Challenge:
Rewrite these lines with "house style" swapped for "format" and nothing else changed, and leave the pictures out of your answer.

(Dataset items)
======

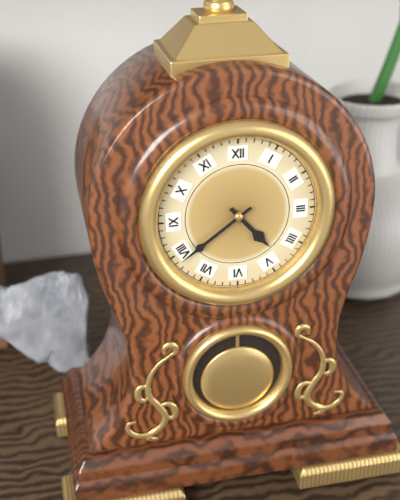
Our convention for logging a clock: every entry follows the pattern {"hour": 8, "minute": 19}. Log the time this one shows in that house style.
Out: {"hour": 4, "minute": 39}
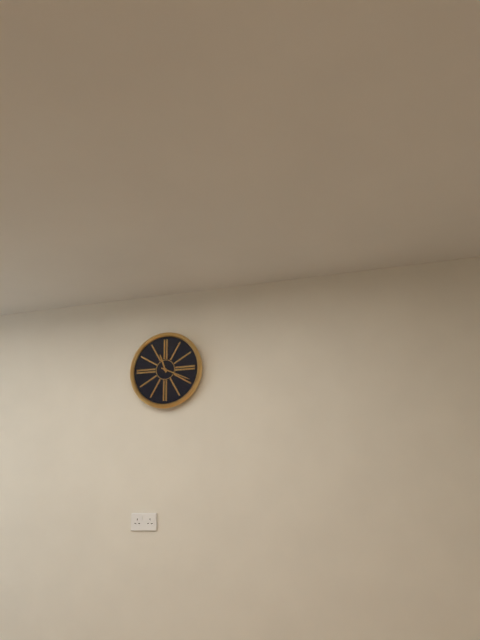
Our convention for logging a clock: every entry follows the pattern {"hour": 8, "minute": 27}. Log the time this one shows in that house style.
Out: {"hour": 11, "minute": 19}
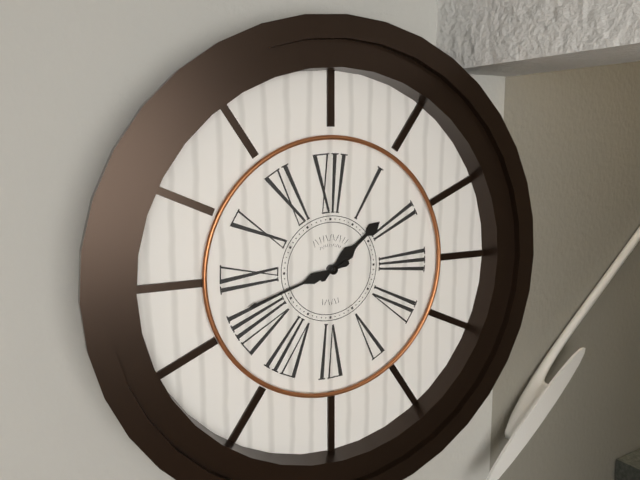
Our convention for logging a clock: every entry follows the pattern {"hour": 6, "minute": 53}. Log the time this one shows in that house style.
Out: {"hour": 1, "minute": 42}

======

Result below:
Our convention for logging a clock: every entry follows the pattern {"hour": 8, "minute": 19}. Log the time this one shows in that format.
Out: {"hour": 4, "minute": 39}
Our convention for logging a clock: every entry follows the pattern {"hour": 8, "minute": 27}. Log the time this one shows in that format.
Out: {"hour": 11, "minute": 19}
Our convention for logging a clock: every entry follows the pattern {"hour": 6, "minute": 53}. Log the time this one shows in that format.
Out: {"hour": 1, "minute": 42}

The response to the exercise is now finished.